Dataset records:

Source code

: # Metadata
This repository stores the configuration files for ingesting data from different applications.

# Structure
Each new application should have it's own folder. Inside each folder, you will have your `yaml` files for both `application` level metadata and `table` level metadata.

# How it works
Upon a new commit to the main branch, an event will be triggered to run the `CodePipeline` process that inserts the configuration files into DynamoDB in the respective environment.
--
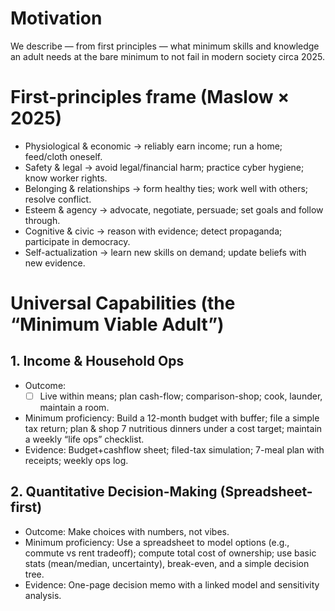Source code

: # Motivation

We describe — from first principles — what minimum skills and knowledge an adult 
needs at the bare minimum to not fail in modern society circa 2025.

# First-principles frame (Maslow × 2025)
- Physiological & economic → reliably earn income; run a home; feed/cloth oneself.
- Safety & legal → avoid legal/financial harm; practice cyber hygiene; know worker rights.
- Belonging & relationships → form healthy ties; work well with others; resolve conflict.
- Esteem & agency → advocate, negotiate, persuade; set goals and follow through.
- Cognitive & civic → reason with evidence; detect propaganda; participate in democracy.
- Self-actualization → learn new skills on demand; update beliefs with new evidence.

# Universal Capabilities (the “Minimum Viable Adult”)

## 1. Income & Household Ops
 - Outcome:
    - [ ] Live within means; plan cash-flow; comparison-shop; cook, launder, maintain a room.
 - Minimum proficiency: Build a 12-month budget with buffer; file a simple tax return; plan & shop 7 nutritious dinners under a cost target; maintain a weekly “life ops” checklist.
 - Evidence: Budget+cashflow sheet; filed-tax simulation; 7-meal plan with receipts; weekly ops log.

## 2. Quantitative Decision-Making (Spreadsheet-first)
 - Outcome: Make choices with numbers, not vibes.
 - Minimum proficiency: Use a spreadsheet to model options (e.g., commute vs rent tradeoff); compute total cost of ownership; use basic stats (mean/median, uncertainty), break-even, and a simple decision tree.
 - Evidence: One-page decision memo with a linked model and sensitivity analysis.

REQUIRED WORK:
Repeat word for word the lines starting at the one that contains "## 1. Income & Household Ops" and ending at the one that contains "- Minimum proficiency: Build", with both of those lines included.

YOUR RESPONSE:
## 1. Income & Household Ops
 - Outcome:
    - [ ] Live within means; plan cash-flow; comparison-shop; cook, launder, maintain a room.
 - Minimum proficiency: Build a 12-month budget with buffer; file a simple tax return; plan & shop 7 nutritious dinners under a cost target; maintain a weekly “life ops” checklist.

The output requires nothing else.